**Task goal**
Within the material below, find each line bearing the word "that" and present it.

*** Material for this task Section Begins ***

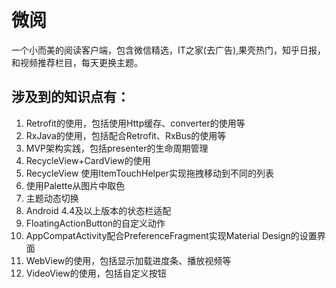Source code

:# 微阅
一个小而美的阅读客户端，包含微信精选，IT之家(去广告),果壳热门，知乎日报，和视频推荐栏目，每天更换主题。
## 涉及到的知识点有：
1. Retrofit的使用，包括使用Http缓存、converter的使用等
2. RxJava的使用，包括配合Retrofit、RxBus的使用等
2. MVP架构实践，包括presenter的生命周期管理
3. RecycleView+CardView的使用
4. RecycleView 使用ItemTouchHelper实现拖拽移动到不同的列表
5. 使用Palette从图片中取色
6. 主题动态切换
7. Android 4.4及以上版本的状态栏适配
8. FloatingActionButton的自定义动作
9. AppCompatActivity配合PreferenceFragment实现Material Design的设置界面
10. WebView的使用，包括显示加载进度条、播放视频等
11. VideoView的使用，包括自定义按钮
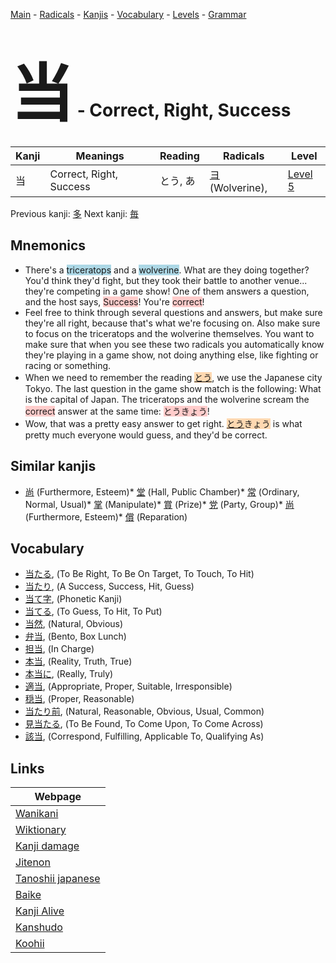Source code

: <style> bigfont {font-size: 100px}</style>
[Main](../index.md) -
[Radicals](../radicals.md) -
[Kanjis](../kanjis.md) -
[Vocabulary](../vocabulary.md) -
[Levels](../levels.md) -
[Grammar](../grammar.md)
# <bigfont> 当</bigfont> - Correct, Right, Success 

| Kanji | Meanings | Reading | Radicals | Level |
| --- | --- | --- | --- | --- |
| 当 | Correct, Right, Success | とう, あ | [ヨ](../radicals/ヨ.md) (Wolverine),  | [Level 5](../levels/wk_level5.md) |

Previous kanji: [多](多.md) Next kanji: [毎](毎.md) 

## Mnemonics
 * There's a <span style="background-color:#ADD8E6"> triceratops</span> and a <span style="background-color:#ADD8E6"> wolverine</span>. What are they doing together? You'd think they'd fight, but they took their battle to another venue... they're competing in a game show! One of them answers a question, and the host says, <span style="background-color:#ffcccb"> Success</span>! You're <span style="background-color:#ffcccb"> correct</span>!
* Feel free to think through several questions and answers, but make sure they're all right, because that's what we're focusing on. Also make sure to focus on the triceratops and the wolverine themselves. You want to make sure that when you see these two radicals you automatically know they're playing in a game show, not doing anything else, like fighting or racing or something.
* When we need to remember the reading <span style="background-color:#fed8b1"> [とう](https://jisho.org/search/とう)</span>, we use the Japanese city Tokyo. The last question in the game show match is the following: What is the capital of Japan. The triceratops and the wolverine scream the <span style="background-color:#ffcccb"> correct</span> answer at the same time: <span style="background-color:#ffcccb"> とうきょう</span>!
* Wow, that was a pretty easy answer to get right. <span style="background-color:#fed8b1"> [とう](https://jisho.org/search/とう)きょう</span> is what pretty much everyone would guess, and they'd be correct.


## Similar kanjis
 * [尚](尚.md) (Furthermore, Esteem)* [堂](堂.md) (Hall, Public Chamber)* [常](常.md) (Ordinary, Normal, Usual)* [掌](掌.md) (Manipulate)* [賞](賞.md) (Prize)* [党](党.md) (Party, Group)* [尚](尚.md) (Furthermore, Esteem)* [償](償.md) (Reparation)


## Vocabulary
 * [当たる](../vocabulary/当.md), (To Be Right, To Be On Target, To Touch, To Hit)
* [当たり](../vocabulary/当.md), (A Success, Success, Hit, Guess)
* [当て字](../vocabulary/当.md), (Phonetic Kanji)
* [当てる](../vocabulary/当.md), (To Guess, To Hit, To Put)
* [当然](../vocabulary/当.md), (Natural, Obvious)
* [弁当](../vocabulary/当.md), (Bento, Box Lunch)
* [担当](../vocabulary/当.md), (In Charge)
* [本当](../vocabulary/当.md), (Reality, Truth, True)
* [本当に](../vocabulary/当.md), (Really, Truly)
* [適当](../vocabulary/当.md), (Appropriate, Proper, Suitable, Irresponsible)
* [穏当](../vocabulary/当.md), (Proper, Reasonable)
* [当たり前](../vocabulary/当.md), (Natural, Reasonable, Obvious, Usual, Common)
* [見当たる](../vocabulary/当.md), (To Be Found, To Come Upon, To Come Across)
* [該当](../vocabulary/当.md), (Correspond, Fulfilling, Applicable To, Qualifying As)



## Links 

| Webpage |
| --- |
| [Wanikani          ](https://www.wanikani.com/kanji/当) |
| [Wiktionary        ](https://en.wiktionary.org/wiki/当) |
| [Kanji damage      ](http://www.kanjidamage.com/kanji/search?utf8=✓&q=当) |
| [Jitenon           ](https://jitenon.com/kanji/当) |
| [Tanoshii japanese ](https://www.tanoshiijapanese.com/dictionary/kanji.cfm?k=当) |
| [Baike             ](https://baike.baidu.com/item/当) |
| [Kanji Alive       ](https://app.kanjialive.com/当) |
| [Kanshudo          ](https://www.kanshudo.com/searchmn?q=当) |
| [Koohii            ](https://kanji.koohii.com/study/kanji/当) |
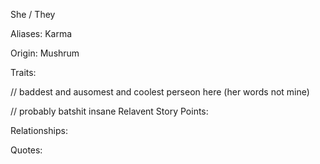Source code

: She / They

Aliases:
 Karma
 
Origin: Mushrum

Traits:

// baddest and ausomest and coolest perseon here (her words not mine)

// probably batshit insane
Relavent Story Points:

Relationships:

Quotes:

*** Material for this task Section Ends ***

**Response box**
* Feel free to think through several questions and answers, but make sure they're all right, because that's what we're focusing on. Also make sure to focus on the triceratops and the wolverine themselves. You want to make sure that when you see these two radicals you automatically know they're playing in a game show, not doing anything else, like fighting or racing or something.
* Wow, that was a pretty easy answer to get right. <span style="background-color:#fed8b1"> [とう](https://jisho.org/search/とう)きょう</span> is what pretty much everyone would guess, and they'd be correct.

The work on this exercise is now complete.